Page Scraper Service

A generic web page scraping microservice with browser automation, featuring browser pooling and configurable site support. Designed to bypass Cloudflare protection and handle dynamic content. Includes comprehensive test coverage with enhanced Cloudflare detection and containerized testing infrastructure.

Features

Generic Scraping: Configurable selectors for any website
Browser Pool: Pre-launched browsers for instant responses (3-5 second scraping vs 15+ seconds)
Site Configurations: Pre-built configs for common sites (MFC, extensible to others)
Cloudflare Bypass: Real Chromium browsers with fresh sessions per request
MFC NSFW Authentication: Support for authenticated scraping with user's own session cookies
Stealth Mode: Anti-detection for authenticated requests (bypasses Cloudflare bot protection)
Robust Error Handling: Handles timeouts, challenges, and extraction failures
RESTful API: Simple HTTP interface with both generic and site-specific endpoints
Docker Ready: Optimized container with all browser dependencies
Comprehensive Testing: Multi-suite test coverage with Jest, Puppeteer mocking, and containerized test execution

Ethical Use & Legal Compliance

Intended Use Cases

This scraper is designed for personal data management and legitimate collection organization:

✅ Authorized Use Cases:

Scraping your own user data from websites where you have an account
Managing personal figure collections with enhanced organization
Aggregating content you own or have permission to access
Educational research and personal archival
Building better UIs for your own data

❌ Prohibited Use Cases:

Scraping copyrighted content for redistribution
Bypassing paywalls or authentication for unauthorized access
Bulk data harvesting for competitive purposes
Automated scraping that violates a site's Terms of Service
Any use that could harm the target website or its users

MFC NSFW Authentication

The NSFW authentication feature uses stealth browser technology to bypass Cloudflare's bot detection. This functionality is provided exclusively for users to access their own authenticated content:

User's Own Data: Only scrape figures visible to the authenticated user
Personal Use: For organizing and managing the user's own collection
Session Cookies: User provides their own valid session cookies
No Credential Storage: Cookies are time-limited bearer tokens, not permanent credentials
Respects Permissions: User can only access content allowed by their MFC account settings

Privacy Model: Similar to how Plex manages your movie library or Calibre organizes your ebooks - this tool helps you better organize content you legitimately own or have access to.

Legal Disclaimer

By using this service, you agree to:

Only scrape content you have permission to access
Comply with all applicable Terms of Service
Respect robots.txt and rate limiting
Use scraped data only for personal, non-commercial purposes
Not redistribute scraped copyrighted content

This software is provided for legitimate personal use only. Users are solely responsible for ensuring their use complies with applicable laws and website terms of service.

API Endpoints

POST /scrape

Generic scraping with custom configuration.

Request Body:

{
  "url": "https://example.com/item/123",
  "config": {
    "imageSelector": ".product-image img",
    "manufacturerSelector": ".brand-name",
    "nameSelector": ".product-title",
    "scaleSelector": ".scale-info",
    "waitTime": 2000
  }
}

POST /scrape/mfc

Convenience endpoint for MyFigureCollection (uses pre-built config).
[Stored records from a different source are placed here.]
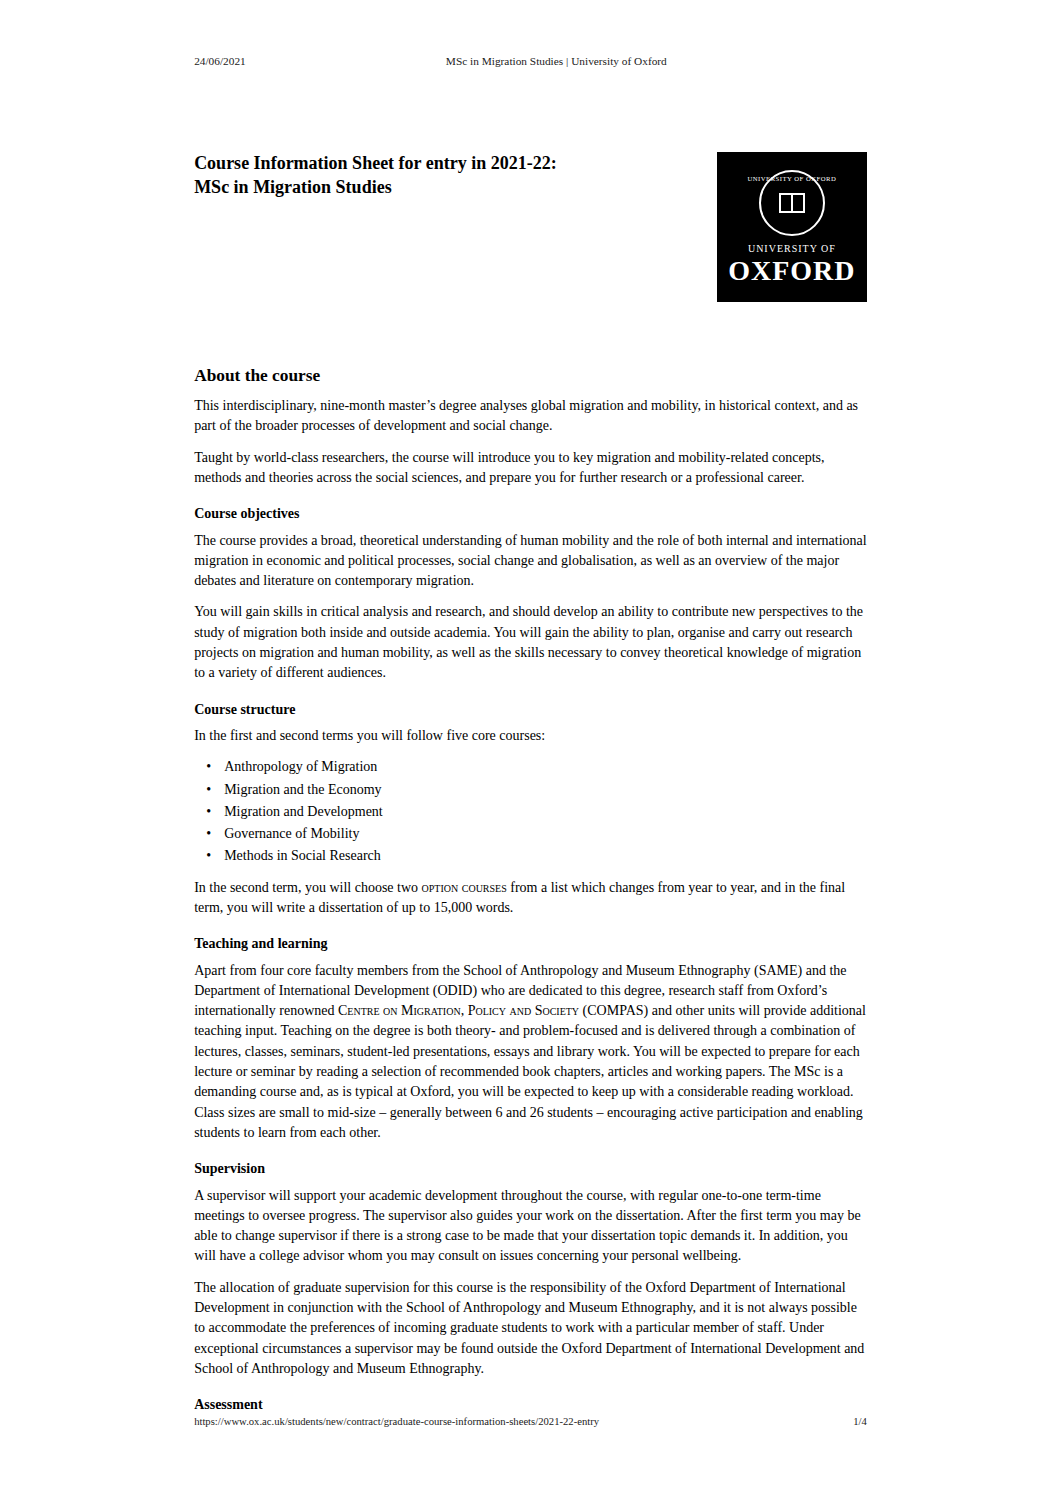24/06/2021
MSc in Migration Studies | University of Oxford
Course Information Sheet for entry in 2021-22:
MSc in Migration Studies
UNIVERSITY OF OXFORD
University of
OXFORD
About the course
This interdisciplinary, nine-month master’s degree analyses global migration and mobility, in historical context, and as part of the broader processes of development and social change.
Taught by world-class researchers, the course will introduce you to key migration and mobility-related concepts, methods and theories across the social sciences, and prepare you for further research or a professional career.
Course objectives
The course provides a broad, theoretical understanding of human mobility and the role of both internal and international migration in economic and political processes, social change and globalisation, as well as an overview of the major debates and literature on contemporary migration.
You will gain skills in critical analysis and research, and should develop an ability to contribute new perspectives to the study of migration both inside and outside academia. You will gain the ability to plan, organise and carry out research projects on migration and human mobility, as well as the skills necessary to convey theoretical knowledge of migration to a variety of different audiences.
Course structure
In the first and second terms you will follow five core courses:
Anthropology of Migration
Migration and the Economy
Migration and Development
Governance of Mobility
Methods in Social Research
In the second term, you will choose two option courses from a list which changes from year to year, and in the final term, you will write a dissertation of up to 15,000 words.
Teaching and learning
Apart from four core faculty members from the School of Anthropology and Museum Ethnography (SAME) and the Department of International Development (ODID) who are dedicated to this degree, research staff from Oxford’s internationally renowned Centre on Migration, Policy and Society (COMPAS) and other units will provide additional teaching input. Teaching on the degree is both theory- and problem-focused and is delivered through a combination of lectures, classes, seminars, student-led presentations, essays and library work. You will be expected to prepare for each lecture or seminar by reading a selection of recommended book chapters, articles and working papers. The MSc is a demanding course and, as is typical at Oxford, you will be expected to keep up with a considerable reading workload. Class sizes are small to mid-size – generally between 6 and 26 students – encouraging active participation and enabling students to learn from each other.
Supervision
A supervisor will support your academic development throughout the course, with regular one-to-one term-time meetings to oversee progress. The supervisor also guides your work on the dissertation. After the first term you may be able to change supervisor if there is a strong case to be made that your dissertation topic demands it. In addition, you will have a college advisor whom you may consult on issues concerning your personal wellbeing.
The allocation of graduate supervision for this course is the responsibility of the Oxford Department of International Development in conjunction with the School of Anthropology and Museum Ethnography, and it is not always possible to accommodate the preferences of incoming graduate students to work with a particular member of staff. Under exceptional circumstances a supervisor may be found outside the Oxford Department of International Development and School of Anthropology and Museum Ethnography.
Assessment
https://www.ox.ac.uk/students/new/contract/graduate-course-information-sheets/2021-22-entry
1/4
Request Body (Public Content):

{
  "url": "https://myfigurecollection.net/item/597971"
}

Request Body (NSFW Content with Authentication):

{
  "url": "https://myfigurecollection.net/item/422432",
  "config": {
    "mfcAuth": {
      "sessionCookies": {
        "PHPSESSID": "your_session_id",
        "sesUID": "your_user_id",
        "TBv4_Iden": "your_user_id",
        "TBv4_Hash": "your_hash_value"
      }
    }
  }
}

How to Get MFC Session Cookies:

Log into MyFigureCollection in your browser
Open DevTools (F12) → Application/Storage → Cookies
Find myfigurecollection.net domain
Copy the four required cookie values
⚠️ Security: Cookies expire (typically monthly), treat like passwords

Note: NSFW scraping uses stealth browser mode to bypass Cloudflare protection and requires valid authentication cookies from your own MFC account.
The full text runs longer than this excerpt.